When he returned to Paris with Ginette he had a complete new wardrobe and a pocketful of dough. He looked cheerful and healthy, and had a fine coat of tan. He looked sound as a berry to me. But as soon as we had gotten away from Ginette he opened up. His job was gone and his money had all run out. In a month or so they were to be married. Meanwhile the parents were supplying the dough. "Once they've got me properly in their clutches," he said, "I'll be nothing but a slave to them. The father thinks he's going to open up a stationery store for me. Ginette will handle the customers, take in the money, etc., while I sit in the back of the store and write – or something. Can you picture me sitting in the back of a stationery store for the rest of my life? Ginette thinks it's an excellent idea. She likes to handle money. I'd rather go back to the château than submit to such a scheme."
For the time being, of course, he was pretending that everything was hunky dory. I tried to persuade him to go back to America but he wouldn't hear of that. He said he wasn't going to be driven out of France by a lot of ignorant peasants. He had an idea that he would slip out of sight for a while and then take up quarters in some outlying section of the city where he'd not be likely to stumble upon her. But we soon decided that that was impossible: you can't hide away in France as you can in America.

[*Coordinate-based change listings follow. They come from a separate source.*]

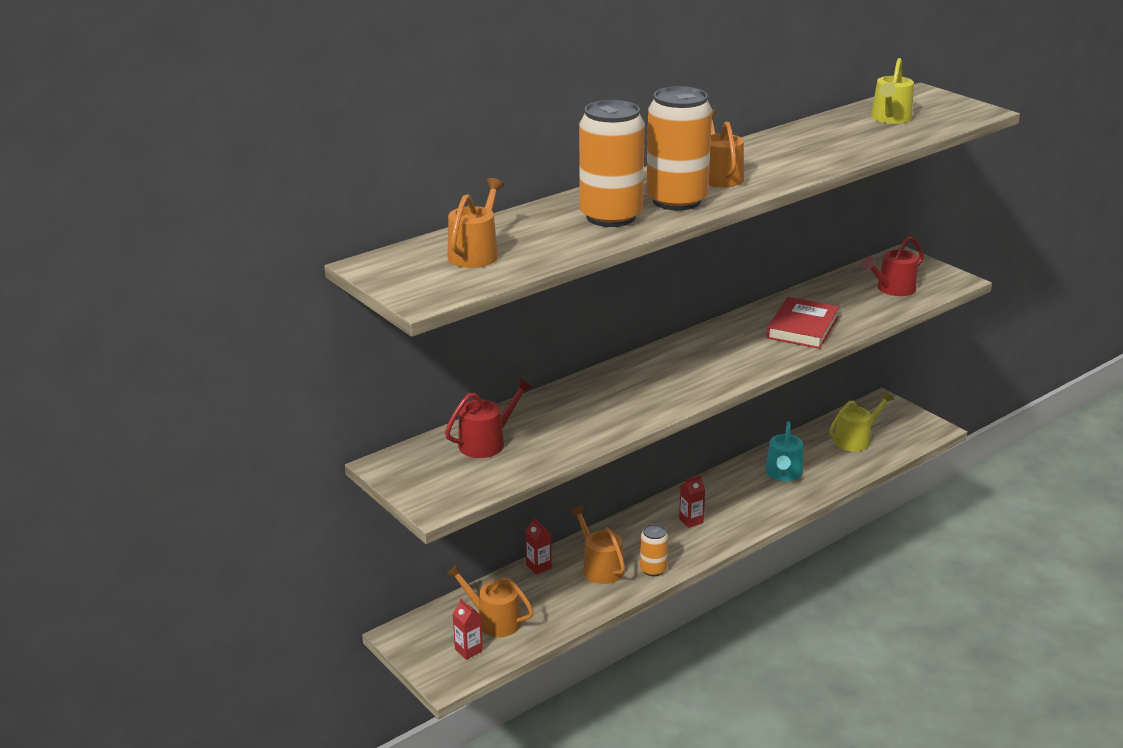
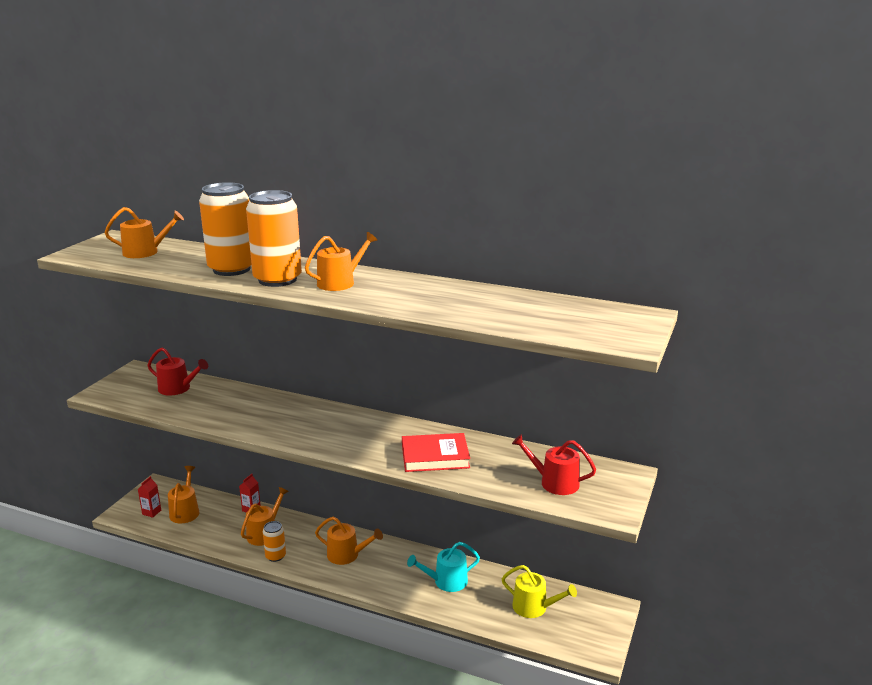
camera: 60 degrees right, 5 degrees down
red carton [679,475,705,528] -> orange watering can [315,517,383,565]
yellow watering can [871,58,914,124] -> none

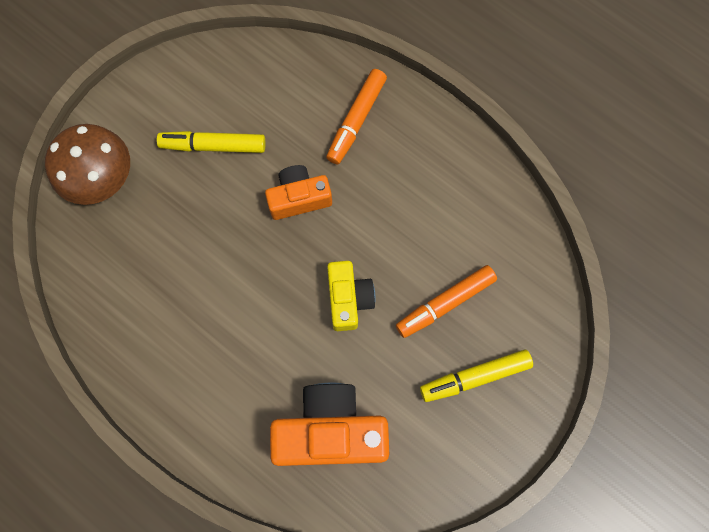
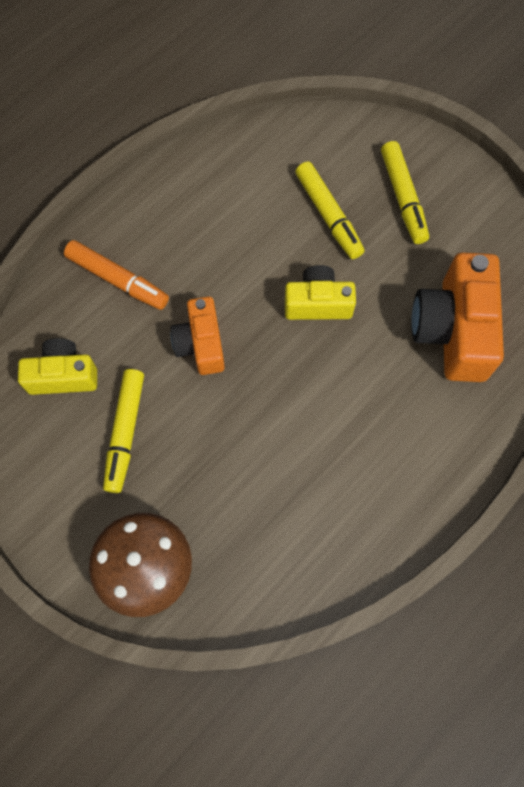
camera: 85 degrees left, 5 degrees down
orange marker [396,265,497,338] -> yellow marker [295,162,365,259]
none -> yellow camera [18,338,97,395]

"You could go to Belgium for a while," I suggested.
"But what'll I do for money?" he said promptly. "You can't get a job in these goddamned countries."

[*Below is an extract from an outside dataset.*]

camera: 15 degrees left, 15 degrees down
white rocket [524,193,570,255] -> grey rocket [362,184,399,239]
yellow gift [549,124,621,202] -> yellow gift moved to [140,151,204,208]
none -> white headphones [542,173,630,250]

"Why don't you marry her and get a divorce, then?" I asked.
"And meanwhile she'll be dropping a kid. Who's going to take care of the kid, eh?"
"How do you know she's going to have a kid?" I said, determined now that the moment had come to spill the beans.
"How do I know?" he said. He didn't quite seem to know what I was insinuating.
I gave him an inkling of what Yvette had said. He listened to me in complete bewilderment. Finally he interrupted me. "It's no use going on with that," he said. "I know she's going to have a kid, all right. I've felt it kicking around inside. Yvette's a dirty little slut. You see, I didn't want to tell you, but up until the time I went to the hospital I was shelling out for Yvette too. Then when the crash came I couldn't do any more for her. I figured out that I had done enough for the both of them… I made up my mind to look after myself first. That made Yvette sore. She told Ginette that she was going to get even with me… No, I wish it were true, what she said. Then I could get out of this thing more easily. Now I'm in a trap. I've promised to marry her and I'll have to go through with it. After that I don't know what'll happen to me. They've got me by the balls now."